# Commercial wine rack at Sams Club for $80.88



## geek (Jan 11, 2013)

I know there's another thread around possibly this same wine rack in chrome, I just don't know if this one at Sams Club is the same brand (Seville) as the one from Amazon?

http://www.amazon.com/dp/B001E8ZYPI/?tag=skimlinks_replacement-20

http://www.samsclub.com/sams/commercial-wine-rack/143556.ip?sprodId=143556#desc

My closest Sams Club is 15 miles away, not bad, so I could pick up there and don't pay shipping ($28 more).....BUT I am NOT a Sams Club member...

I wanted a wooden rack for the basement but this chrome unit sounds like a good buy for the price and would allo placing both .750ml and 1 liter bottles.

What do you think?


----------



## ibglowin (Jan 11, 2013)

This has NEVER been able to be shipped to a club before so that is a very good plus! Next question, how could you not be a member of either Sams or COSTCO! LOL


----------



## RegionRat (Jan 11, 2013)

I just tried to have one sent to the Sam's Club by my house and it told me is in not available for store pick up. Shipping and tax make it $112.00.

RR


----------



## Runningwolf (Jan 11, 2013)

Take your pick..oh wait you can't without a membership! Actually the one from Amazon is offering free shipping. The prices are very comparable. I think any one of us would pay $150 for the rack. It's a great deal!


----------



## RegionRat (Jan 11, 2013)

I ordered the one from Amazon. I have 'Amazon Prime' free second day freight on most items.

RR


----------



## Runningwolf (Jan 11, 2013)
------------------------------
§ **Check your understanding**:
1. Quote the wine rack thread from the words "I know there's" through the words "one from Amazon?".
2. Pull out each line of the entries that contains the word "same".

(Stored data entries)
------------------------------
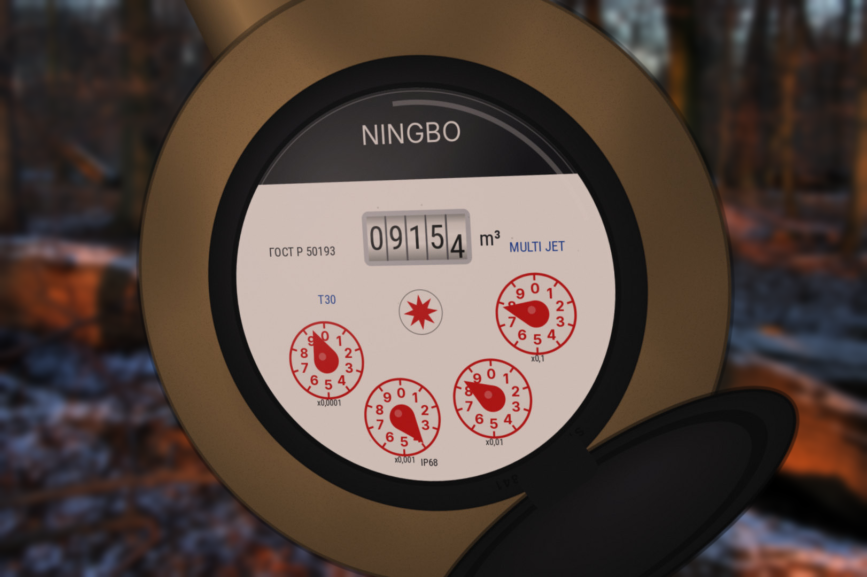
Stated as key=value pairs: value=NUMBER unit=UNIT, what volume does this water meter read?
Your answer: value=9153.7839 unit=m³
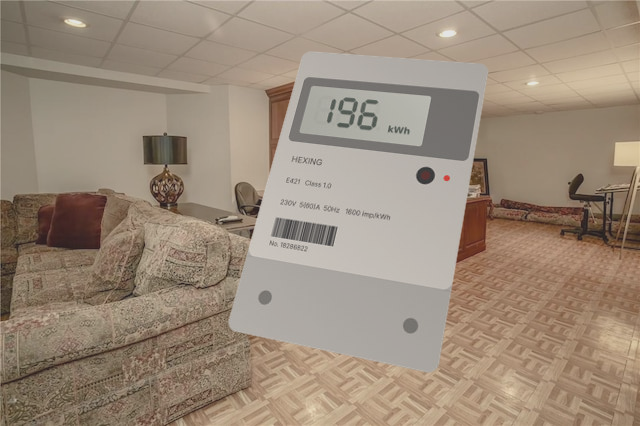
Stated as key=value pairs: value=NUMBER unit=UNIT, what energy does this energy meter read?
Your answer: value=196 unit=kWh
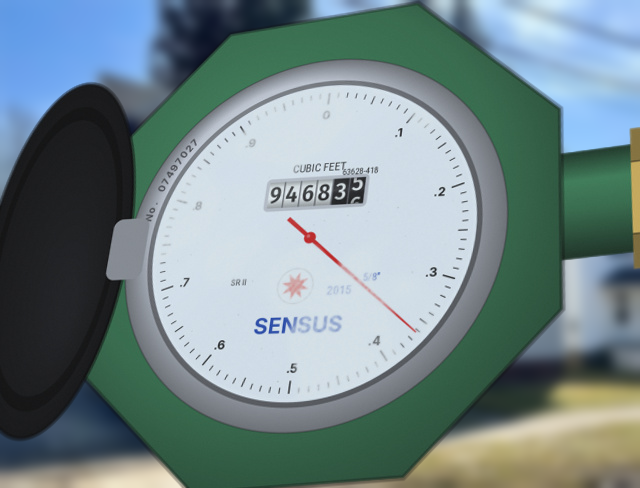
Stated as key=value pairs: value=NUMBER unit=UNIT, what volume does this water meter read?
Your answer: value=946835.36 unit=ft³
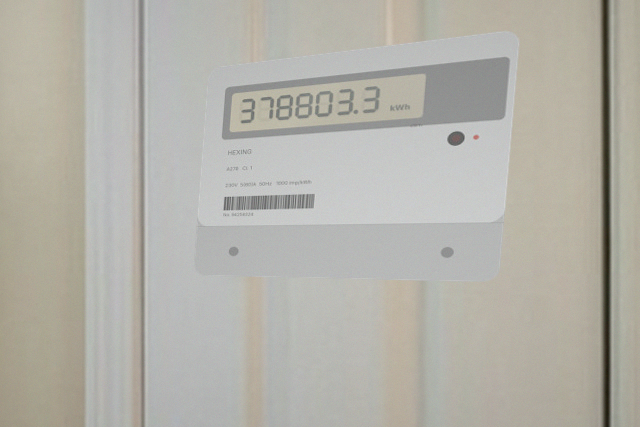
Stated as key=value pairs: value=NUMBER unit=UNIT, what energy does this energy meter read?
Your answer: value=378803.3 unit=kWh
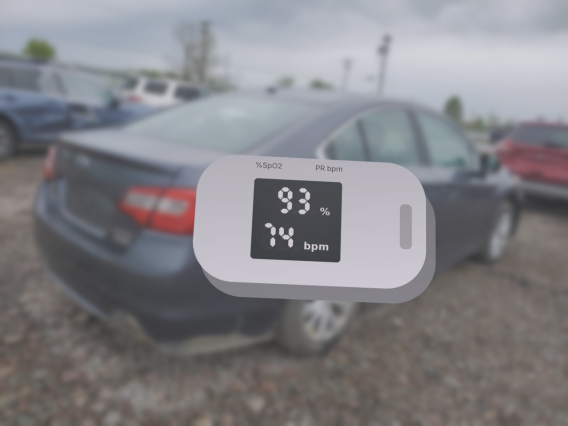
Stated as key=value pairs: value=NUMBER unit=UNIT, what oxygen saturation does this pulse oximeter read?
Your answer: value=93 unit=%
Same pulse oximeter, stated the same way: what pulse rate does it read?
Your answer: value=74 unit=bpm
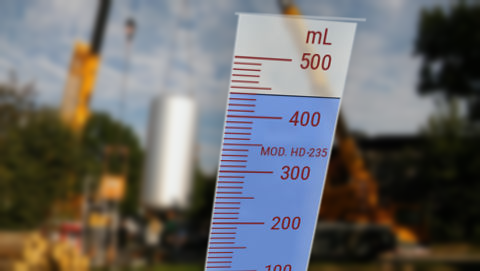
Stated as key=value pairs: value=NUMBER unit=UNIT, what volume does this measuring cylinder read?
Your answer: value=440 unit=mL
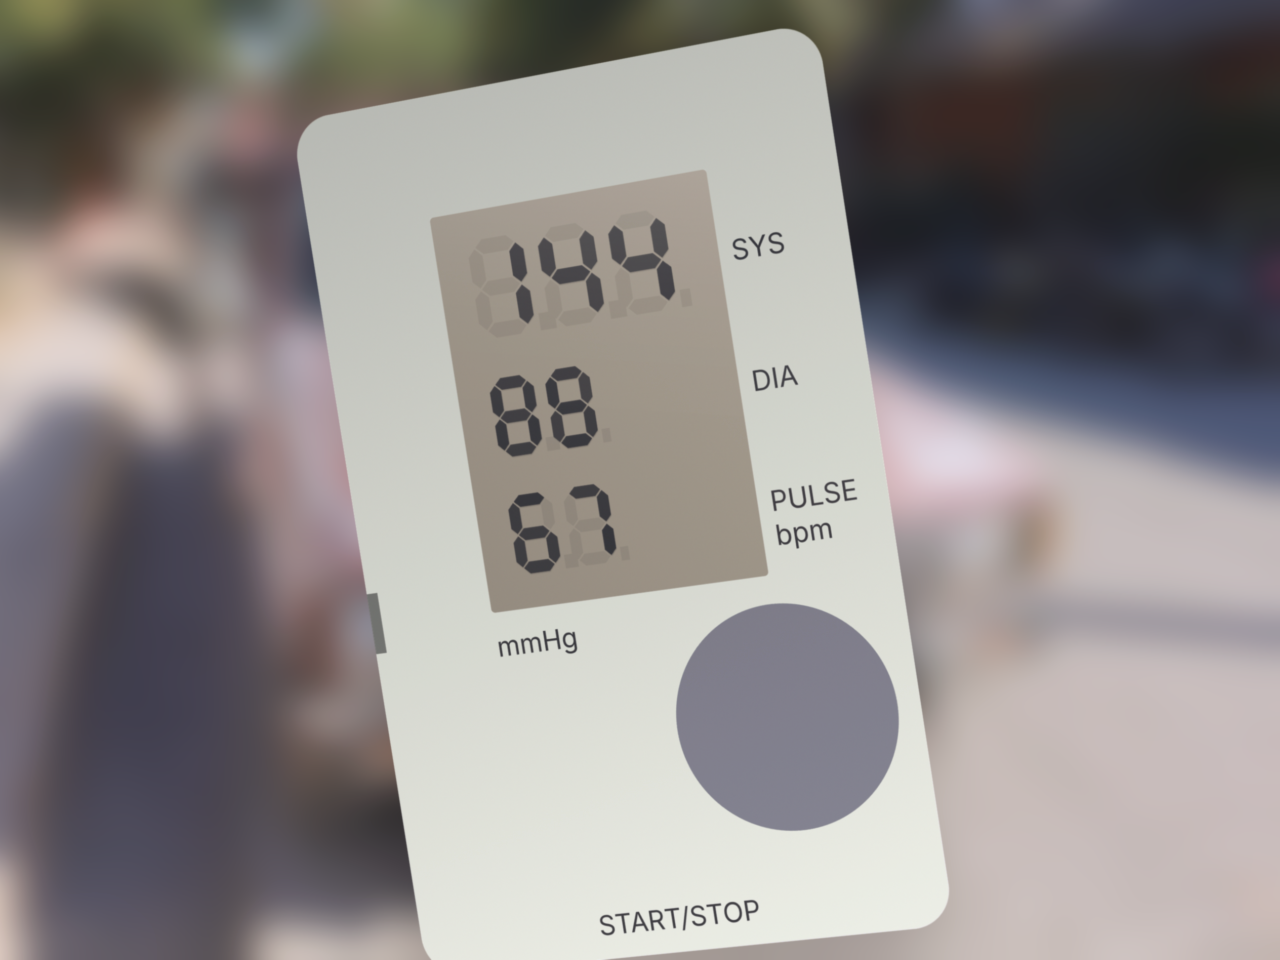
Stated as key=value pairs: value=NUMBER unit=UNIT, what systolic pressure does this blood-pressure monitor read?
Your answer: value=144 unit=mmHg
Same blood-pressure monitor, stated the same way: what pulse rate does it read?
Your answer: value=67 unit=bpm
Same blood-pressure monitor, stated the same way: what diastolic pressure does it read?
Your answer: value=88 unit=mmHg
------------------------------
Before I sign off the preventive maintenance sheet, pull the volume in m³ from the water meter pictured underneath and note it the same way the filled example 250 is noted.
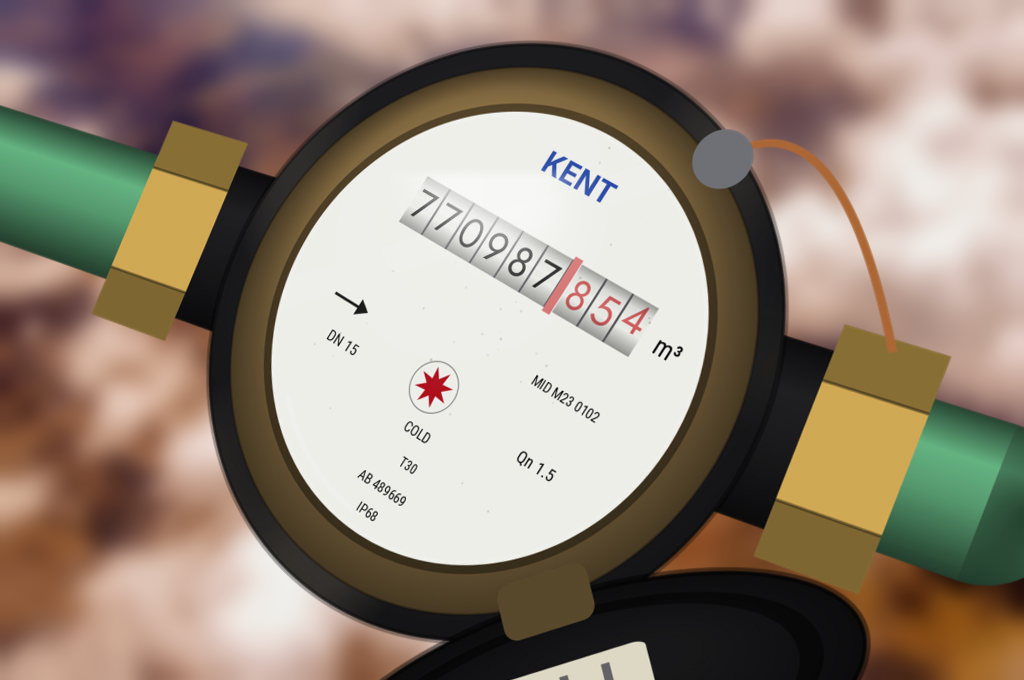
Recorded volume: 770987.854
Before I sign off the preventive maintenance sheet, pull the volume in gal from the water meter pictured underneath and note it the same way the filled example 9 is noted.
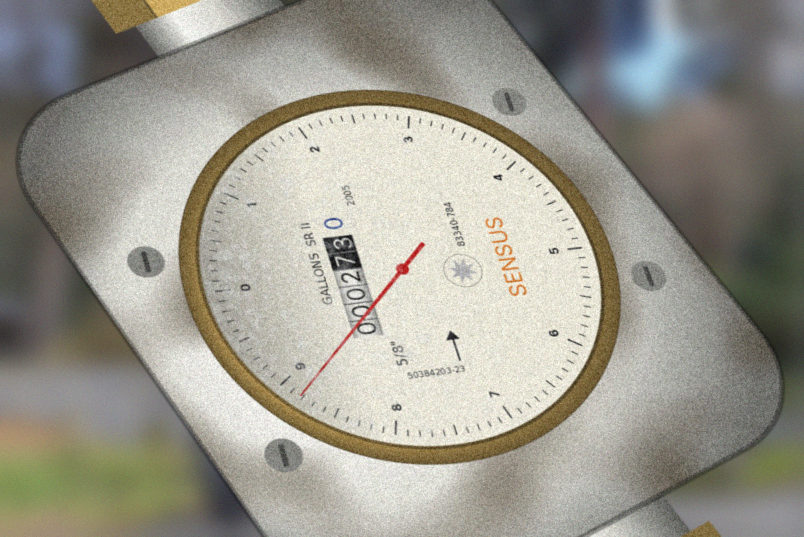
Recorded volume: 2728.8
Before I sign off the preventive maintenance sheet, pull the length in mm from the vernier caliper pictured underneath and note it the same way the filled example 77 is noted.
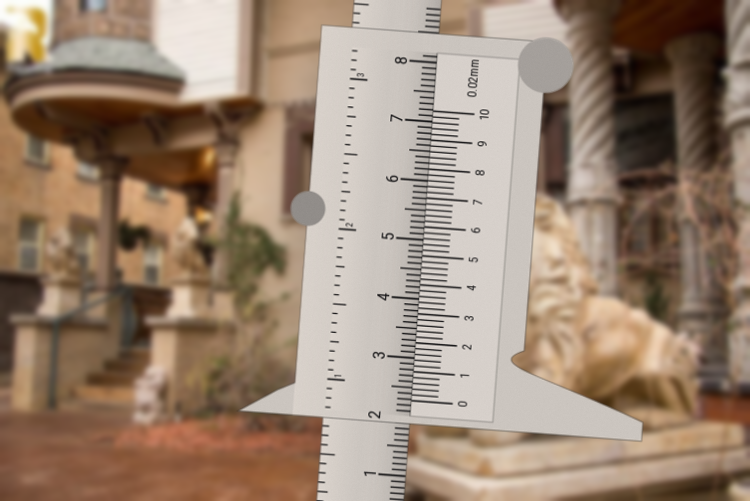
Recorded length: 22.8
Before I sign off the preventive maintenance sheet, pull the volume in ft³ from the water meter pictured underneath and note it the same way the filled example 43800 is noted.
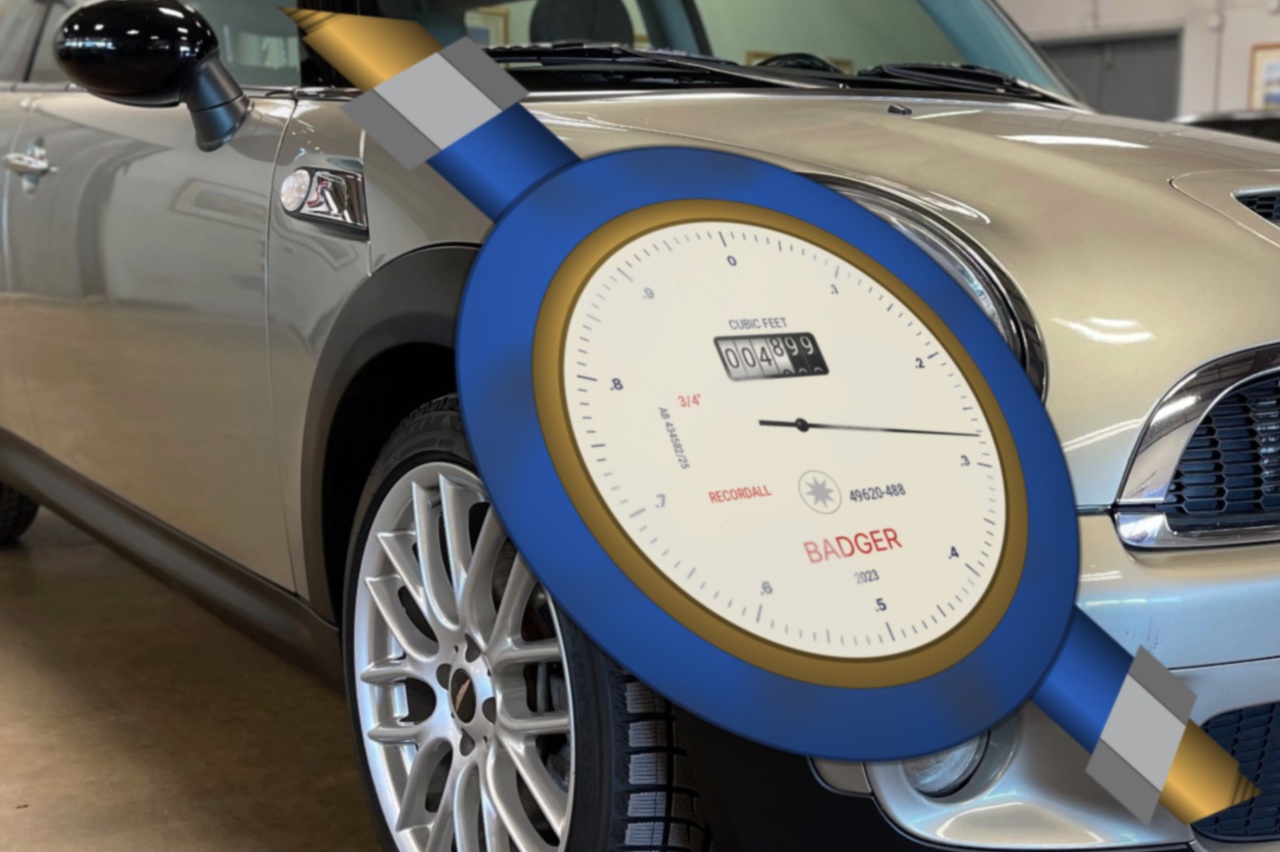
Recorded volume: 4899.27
------------------------------
§ **Answers in order**:
1.
I know there's another thread around possibly this same wine rack in chrome, I just don't know if this one at Sams Club is the same brand (Seville) as the one from Amazon?

2.
Same pulse oximeter, stated the same way: what pulse rate does it read?
Same blood-pressure monitor, stated the same way: what pulse rate does it read?
Same blood-pressure monitor, stated the same way: what diastolic pressure does it read?
Before I sign off the preventive maintenance sheet, pull the volume in m³ from the water meter pictured underneath and note it the same way the filled example 250 is noted.
Before I sign off the preventive maintenance sheet, pull the volume in gal from the water meter pictured underneath and note it the same way the filled example 9 is noted.
Before I sign off the preventive maintenance sheet, pull the length in mm from the vernier caliper pictured underneath and note it the same way the filled example 77 is noted.
Before I sign off the preventive maintenance sheet, pull the volume in ft³ from the water meter pictured underneath and note it the same way the filled example 43800 is noted.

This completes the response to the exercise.